Brendan Ziolo, vice president of security firm Kindsight, recently told USA Today that cybergangs are expected to beef up their criminal efforts during the holiday season by unleashing a variety of old and new Internet-based scams. It's prime time for cybercriminals, he said, as they look to steal identities and hijack online accounts.
According to numbers provided by PriceGrabber, around 41-percent of consumers plan to purchase items online through their PCs, tablets and smartphones, a slight increase over last year's 37-percent. While that's good news for well-established online merchants, that doesn't bode well for local businesses that rely on personal in-store transactions.
In addition to cutting out the local retailer, shopping online poses some risk to those who remain unprotected, especially those consumers running outdated web browsers on their desktop or laptop.
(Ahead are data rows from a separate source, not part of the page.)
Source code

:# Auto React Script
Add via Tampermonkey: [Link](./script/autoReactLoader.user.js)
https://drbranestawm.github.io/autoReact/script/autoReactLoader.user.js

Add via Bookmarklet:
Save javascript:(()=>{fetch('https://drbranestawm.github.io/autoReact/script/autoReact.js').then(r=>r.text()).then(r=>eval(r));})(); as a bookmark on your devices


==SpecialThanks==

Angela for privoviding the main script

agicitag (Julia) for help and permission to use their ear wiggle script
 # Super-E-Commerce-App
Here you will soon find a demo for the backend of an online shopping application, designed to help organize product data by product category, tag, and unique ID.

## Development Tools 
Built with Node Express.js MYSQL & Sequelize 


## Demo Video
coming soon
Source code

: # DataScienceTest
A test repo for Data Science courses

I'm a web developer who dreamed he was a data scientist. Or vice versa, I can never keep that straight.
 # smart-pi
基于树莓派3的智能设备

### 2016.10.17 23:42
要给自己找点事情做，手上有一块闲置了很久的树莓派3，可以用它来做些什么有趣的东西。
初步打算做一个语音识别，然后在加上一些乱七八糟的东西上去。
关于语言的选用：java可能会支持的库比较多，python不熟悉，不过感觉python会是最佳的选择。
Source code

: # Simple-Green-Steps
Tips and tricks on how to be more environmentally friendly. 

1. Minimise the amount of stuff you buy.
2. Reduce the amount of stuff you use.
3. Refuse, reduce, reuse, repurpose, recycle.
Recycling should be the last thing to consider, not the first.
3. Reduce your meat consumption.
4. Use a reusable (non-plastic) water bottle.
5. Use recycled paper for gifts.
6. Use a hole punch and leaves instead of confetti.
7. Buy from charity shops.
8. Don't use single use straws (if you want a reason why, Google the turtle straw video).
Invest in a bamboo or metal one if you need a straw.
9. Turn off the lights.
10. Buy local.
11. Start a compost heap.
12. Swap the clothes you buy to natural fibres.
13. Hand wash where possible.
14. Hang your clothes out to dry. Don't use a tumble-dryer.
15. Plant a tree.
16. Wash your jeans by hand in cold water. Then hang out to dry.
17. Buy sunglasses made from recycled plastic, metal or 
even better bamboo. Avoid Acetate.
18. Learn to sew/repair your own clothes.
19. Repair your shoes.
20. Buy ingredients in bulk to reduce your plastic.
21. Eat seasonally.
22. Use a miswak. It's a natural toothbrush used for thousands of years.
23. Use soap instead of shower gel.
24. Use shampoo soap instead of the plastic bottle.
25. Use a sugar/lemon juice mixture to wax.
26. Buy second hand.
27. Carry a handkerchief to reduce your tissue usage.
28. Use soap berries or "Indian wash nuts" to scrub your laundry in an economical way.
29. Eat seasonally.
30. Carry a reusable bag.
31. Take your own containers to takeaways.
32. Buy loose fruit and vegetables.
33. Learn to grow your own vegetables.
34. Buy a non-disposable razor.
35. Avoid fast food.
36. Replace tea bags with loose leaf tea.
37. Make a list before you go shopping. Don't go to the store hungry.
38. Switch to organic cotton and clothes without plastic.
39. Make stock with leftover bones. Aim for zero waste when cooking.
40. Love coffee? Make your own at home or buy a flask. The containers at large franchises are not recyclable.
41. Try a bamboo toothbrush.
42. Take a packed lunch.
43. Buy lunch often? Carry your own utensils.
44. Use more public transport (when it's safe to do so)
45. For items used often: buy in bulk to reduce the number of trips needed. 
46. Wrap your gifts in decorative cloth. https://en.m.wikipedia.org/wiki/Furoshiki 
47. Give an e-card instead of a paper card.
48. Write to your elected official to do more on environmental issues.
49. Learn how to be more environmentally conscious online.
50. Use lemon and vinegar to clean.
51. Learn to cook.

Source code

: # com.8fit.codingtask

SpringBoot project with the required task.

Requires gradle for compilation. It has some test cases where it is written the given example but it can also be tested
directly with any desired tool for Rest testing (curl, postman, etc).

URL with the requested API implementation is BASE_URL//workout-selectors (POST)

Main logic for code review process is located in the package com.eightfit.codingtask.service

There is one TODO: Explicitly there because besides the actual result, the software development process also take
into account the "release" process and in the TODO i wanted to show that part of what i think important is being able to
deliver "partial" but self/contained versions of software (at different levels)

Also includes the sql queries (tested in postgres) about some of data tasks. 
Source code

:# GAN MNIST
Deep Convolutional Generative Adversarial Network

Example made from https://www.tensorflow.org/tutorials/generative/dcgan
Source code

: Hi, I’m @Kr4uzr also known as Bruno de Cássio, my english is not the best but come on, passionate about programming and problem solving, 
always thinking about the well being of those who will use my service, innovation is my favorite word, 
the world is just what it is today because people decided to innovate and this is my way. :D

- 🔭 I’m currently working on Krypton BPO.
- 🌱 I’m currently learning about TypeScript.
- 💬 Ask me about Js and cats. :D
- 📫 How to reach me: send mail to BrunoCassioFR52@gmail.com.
Without the proper security patches, customers leave themselves wide open for hackers to walk right in and steal their information, take control of their personal accounts, and to spread their malware on a global scale.
Wolfgang Kandek, chief technical officer at patch management firm Qualys, told USA Today that the firm recently analyzed more than 1 million Windows PCs and Macs connected to the Internet. 56-percent of the Internet Explorer users surfed the internet with an outdated browser carrying widely known security flaws. Even more, 49.2-percent of the Firefox users, 47.5-percent of the Chrome users and 37.4-percent of the Safari users shopped and surfed online with outdated versions.
To make matters worse, the number of infected web domains in North America alone is increasing by the month. In August, security firm Avast identified 46,000 American Web domains with at least one infected Web page. That number jumped up to 50,000 in September and then up to 52,000 in October, spanning not only sketchy websites and porn-related domains, but legitimate websites as well.
The report states that cybergangs are steering web surfers to these sites by using lures in social networking services like Facebook, Twitter and Pinterest. They have also become experts at using Search Engine Optimization (SEO) tactics so that their malware-tainted web sites are at the top of search results. They're also targeting the mobile sector, knowing users store personal information on their mostly unprotected smartphones and tablets.
Security firm ThreatMetrix reports that out of 40 million mobile devices analyzed, the number of online transactions conducted on an iPhone have increased 11-percent in November so far compared to November 2011's numbers. Windows-based smartphone transactions are up 53-percent and Android up 7-percent. Consumers using the latter platform are warned to be wary of free apps and unsolicited text messages that could take the user to a malicious website.
With all that said, consumers are encouraged to not use a debit card for online purchases, as these cards provide direct access to the issuing bank account. Consumers are also suggested to use strong passwords, to shop on "reputable" websites, and to "think before you click," because a deal that seems too good to be true probably is, and used to lure unsuspecting deal hunters.